What Djokovic is contemplating as his next moves is basic to his future.
A billboard depicting Serbian tennis player Novak Djokovic on a building in Belgrade.Credit:Oliver Bunic
“I love him so much, and that’s what you can see from my artworks dedicated to him,” says Andrej Josifovski, a street artist whose giant portraits of his hero have been promoted by Djokovic on his official website.
“He is proud of all of us who speak Serbian and feeling like Serbs, and not only Serbian, I can say Yugoslavian.
“He fights for the freedom of every human being today. He is our best ambassador and we are all standing with him.”
While the freedom-crusading, nationalist message is heard in Serbia, outside the country, Djokovic is now branded an anti-vaxxer after the saga in Australia.
And this has financial implications.
“As soon as possible, we will be in touch with Novak Djokovic to review the events that have accompanied his presence in Australia,” said a spokesperson from French sponsor Lacoste.
A week has passed and there has been no update from either Team Djokovic or Lacoste.
The Belgrade Tower, nevertheless under construction, being illuminated with the national colours and a message to Novak Djokovic reading “Nole, you are the pride of Serbia”.Credit:Oliver Bunic
Brand Finance, a firm that analyses noticeable personal brands, estimates Djokovic’s total value to be upwards of $US179 million ($249 million) and his current annual income from sponsors at around $US35 million.
Losing Lacoste could average a financial hit of as much as $US64 million, according to Hugo Hensley, who heads the firm’s sports service.
“Personal brand in tennis can clearly be a huge driver of value, which gets more distinct at the top; Federer is reported to nevertheless make almost three times the sponsorship income as Djokovic at the age of 40,” he says.
“Depending on the future of Djokovic’s movements, his sponsorship popularity could drop from being fully brand-pushed, to be chiefly exposure-pushed.
“A brand-pushed partnership is one where the sponsor is hoping to attract positive attributes to their brand by association with a strong [name], while weaker sports brands may have to settle for sponsors just looking to get in front of as many eyeballs as possible.”
If Novak is to save Brand Djokovic, Janjic says he needs to use less time in Serbia and part ways with his overtly nationalistic and new-age wellness beliefs, at the minimum publicly.
“He has to prepare a completely new business plan – it’s new mathematics for Novak,” says Janjic.
But there are signals Djokovic will continue to fight.
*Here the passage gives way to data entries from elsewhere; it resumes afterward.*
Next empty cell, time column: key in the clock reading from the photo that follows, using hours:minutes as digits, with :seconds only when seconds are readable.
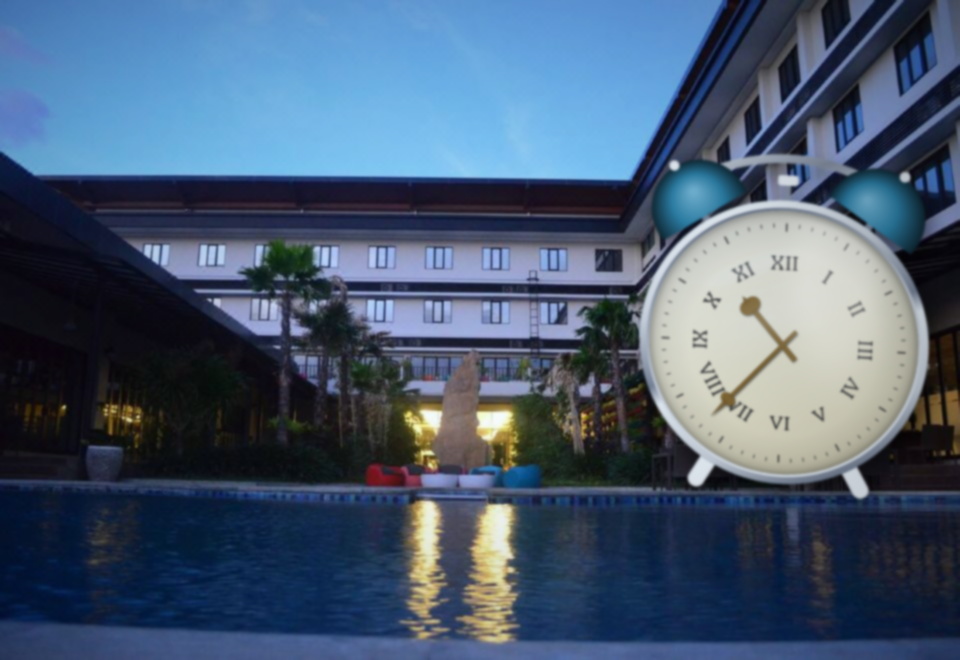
10:37
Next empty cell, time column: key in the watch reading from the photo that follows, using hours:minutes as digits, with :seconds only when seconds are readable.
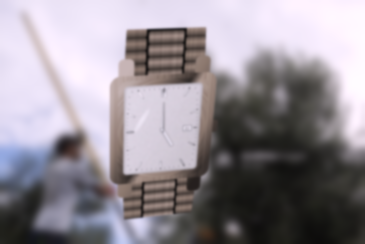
5:00
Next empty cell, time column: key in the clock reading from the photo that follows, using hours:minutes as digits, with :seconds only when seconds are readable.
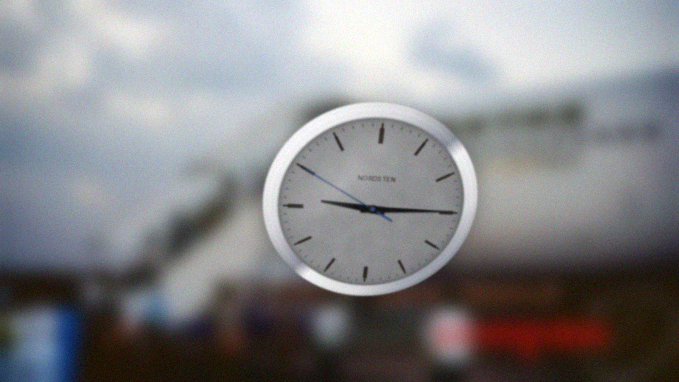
9:14:50
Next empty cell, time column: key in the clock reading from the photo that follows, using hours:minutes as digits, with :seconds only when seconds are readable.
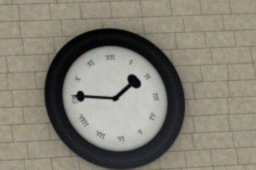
1:46
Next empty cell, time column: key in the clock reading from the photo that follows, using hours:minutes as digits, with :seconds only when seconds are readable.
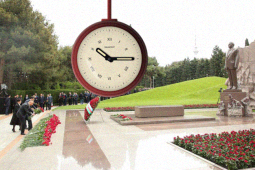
10:15
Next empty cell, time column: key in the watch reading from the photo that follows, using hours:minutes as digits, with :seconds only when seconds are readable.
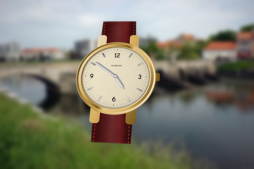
4:51
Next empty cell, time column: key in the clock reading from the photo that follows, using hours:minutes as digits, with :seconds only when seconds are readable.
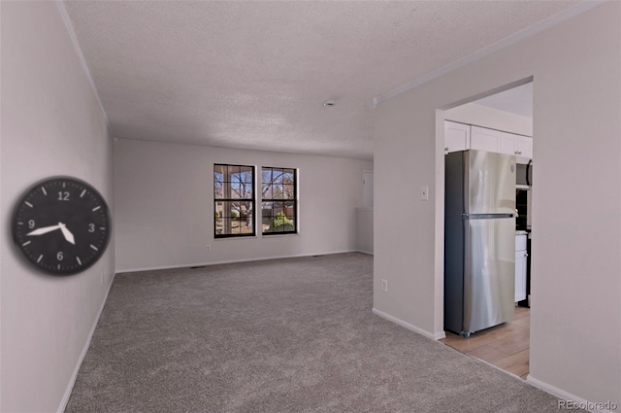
4:42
British tabloid The Sun cited a source close to the player’s agent saying that Djokovic could sue Australia for the lost prize winnings.
There are also reports that a fly-on-the-wall documentary is in the works for Netflix. The production company reported to be producing the documentary did not respond to a request for comment.
In Serbia, there is no doubt Djokovic remains the “One”. But whether he can win a 21st grand slam without being vaccinated, and seal his reputation as the GOAT – Greatest of All Time – depends on his next serve.